The child benefit, in particular, is so popular that even the pro-business opposition Civic Platform party, which governed before Law and Justice, has vowed to keep it.
A victory by the party is considered unlikely.
An opinion poll by Kantar published Friday showed Law and Justice at 40% and the centrist and pro-EU Civic Coalition, an alliance of several parties of which Civic Platform is the biggest, trailing at 26%.
Civic Platform governed Poland from 2007-15 with Donald Tusk, the EU leader, at the helm most of that time. It has struggled since the charismatic leader took up a key post in the EU in Brussels in 2014.
What seems to hold the most interest is whether Law and Justice can win a majority of seats in the lower house, the main legislating chamber. In 2015, it won 38 % of the votes but ended up with a small majority.
If Law and Justice fails to win a majority, it would most likely need to form a coalition with another party.
According to the Kantar poll, only three other parties would make it into parliament: a left-wing alliance at 12%, the agrarian Polish People’s Party, and a far-right group called Confederation, which both polled 7%. The poll gave a margin of error of 3%.

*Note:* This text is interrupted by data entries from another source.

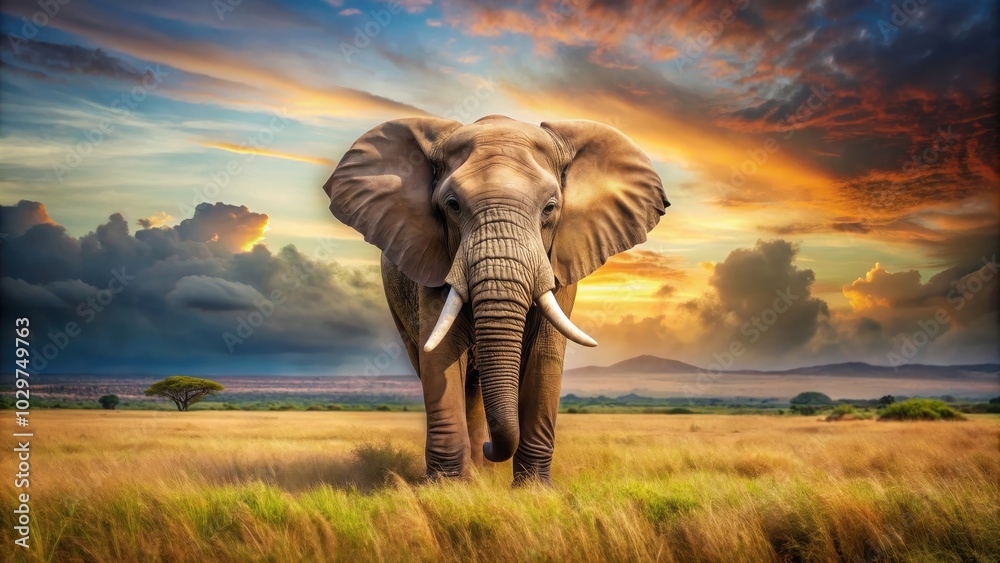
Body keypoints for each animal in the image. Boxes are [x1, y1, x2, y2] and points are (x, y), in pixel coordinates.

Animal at [322, 115, 668, 485]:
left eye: (550, 208)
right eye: (452, 205)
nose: (492, 448)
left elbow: (545, 353)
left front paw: (533, 490)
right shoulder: (432, 256)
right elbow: (441, 355)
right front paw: (446, 488)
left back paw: (482, 471)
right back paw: (474, 473)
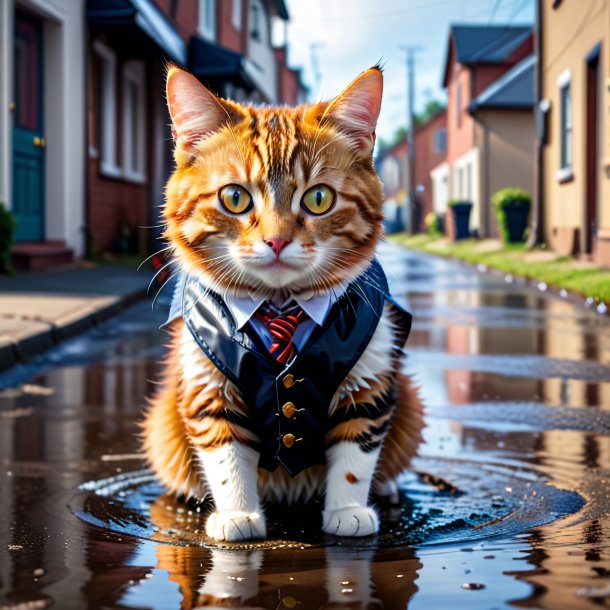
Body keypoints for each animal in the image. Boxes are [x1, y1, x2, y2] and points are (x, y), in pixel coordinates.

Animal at [141, 65, 422, 540]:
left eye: (319, 198)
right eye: (234, 197)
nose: (276, 240)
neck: (280, 304)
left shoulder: (368, 381)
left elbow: (356, 450)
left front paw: (348, 510)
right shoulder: (208, 387)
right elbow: (225, 455)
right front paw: (237, 514)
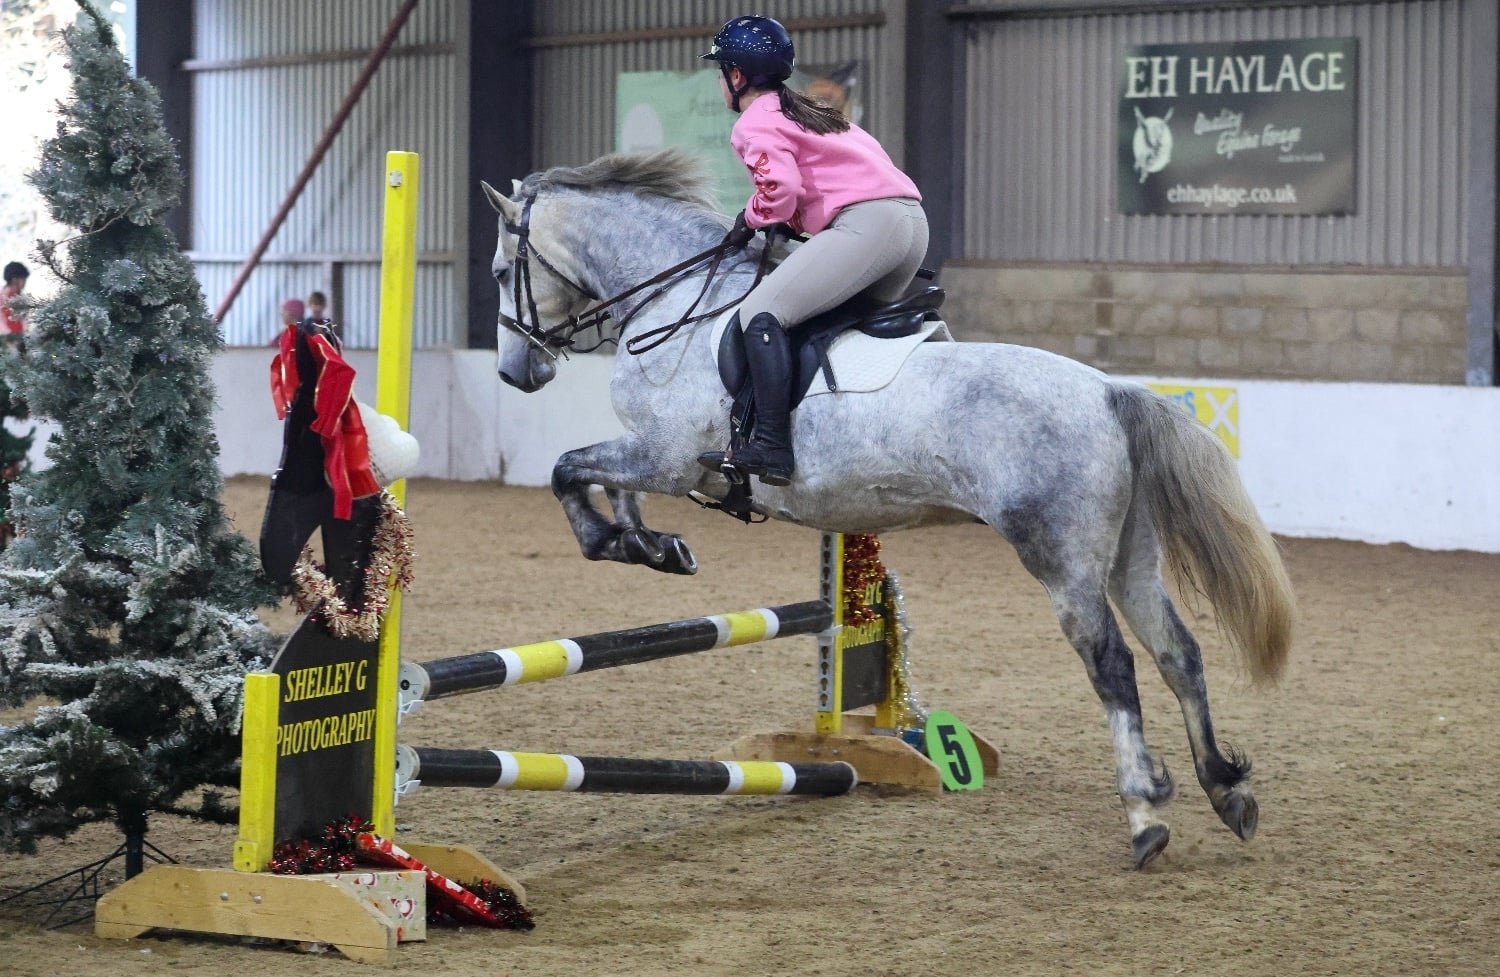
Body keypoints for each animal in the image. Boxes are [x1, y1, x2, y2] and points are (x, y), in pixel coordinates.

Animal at [480, 148, 1295, 869]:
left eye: (498, 272)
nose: (516, 372)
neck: (680, 308)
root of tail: (1107, 392)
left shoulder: (668, 457)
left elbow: (567, 471)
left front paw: (613, 541)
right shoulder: (657, 457)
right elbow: (608, 482)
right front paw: (653, 546)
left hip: (1060, 558)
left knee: (1114, 666)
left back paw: (1144, 815)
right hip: (1129, 555)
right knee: (1178, 652)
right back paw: (1226, 791)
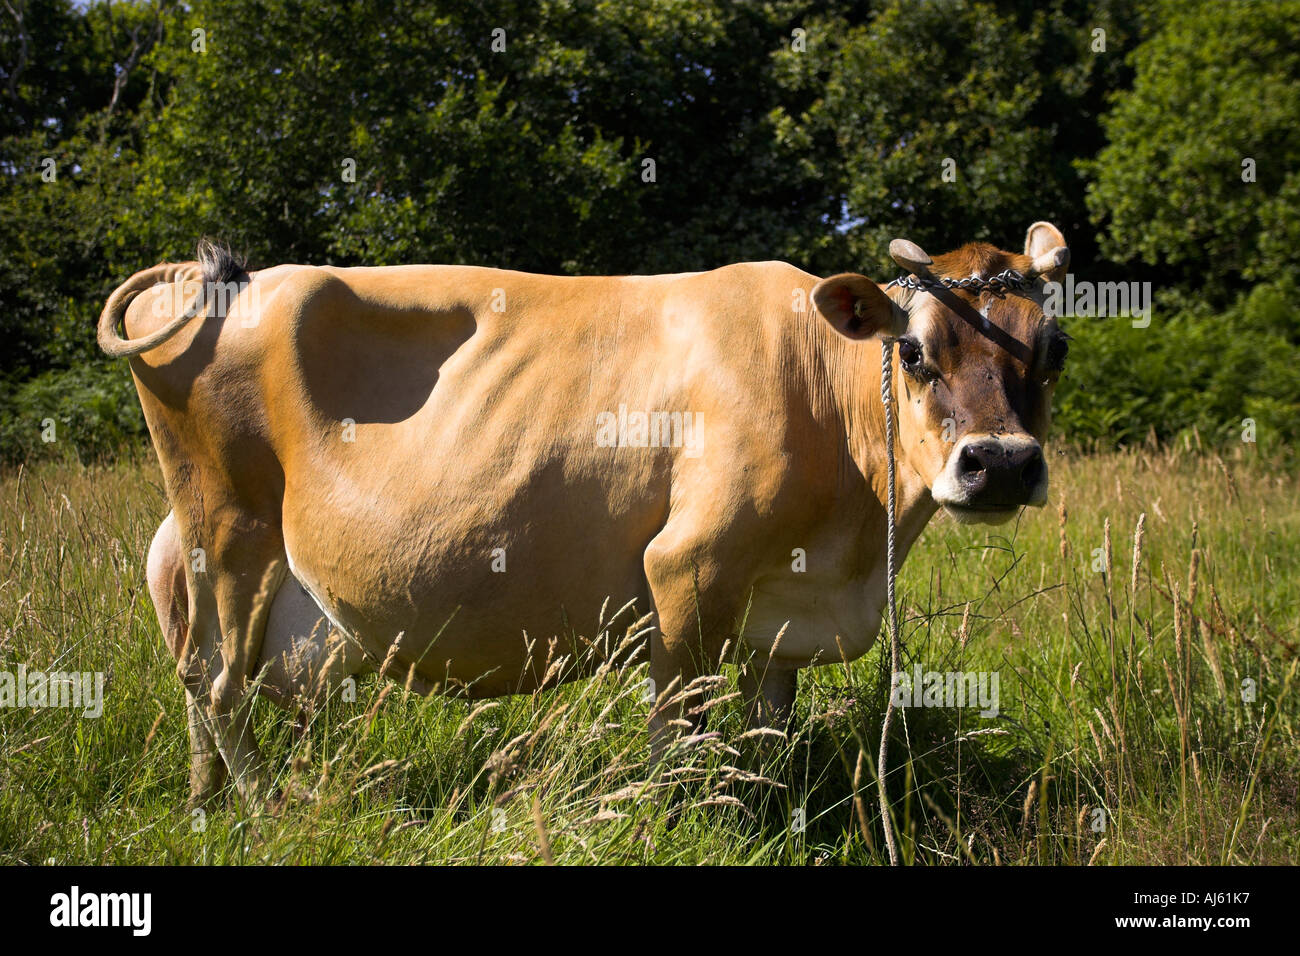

The 2015 election took place during Europe’s migration crisis, which Law and Justice capitalized upon. Kaczynski said the migrants carried “parasites and protozoa,” language that critics said evoked the xenophobia in Europe before World War II. The government refused to accept any refugees as part of an EU resettlement scheme, another issue that strained relations with Brussels.
Soon after that election, Kaczynski labeled his critics the “worst sort of Poles.”
The country has also been involved in a diplomatic spat with Israel after the government passed a law that made it a crime to accuse the Polish nation of complicity in the Holocaust. Anti-Semitic rhetoric is present on state media, which is fully under the party’s control.
The party has also targeted gays and lesbians, depicting them as a threat at a time that the LGBT movement has grown more visible and assertive.
Poland’s President Andrzej Duda hails from the party and has given his support in subtle ways, even though as president he is required to be non-partisan.
On Thursday, state TV broadcast a program entitled “Invasion” that depicted the LGBT movement as an attack on Catholicism and gays and lesbians as pedophiles who threaten Polish children.
Just before the program, Duda addressed viewers, urging them to vote.
“It is now our votes that will decide about Poland, about what kind of country our children will grow up in,” Duda said.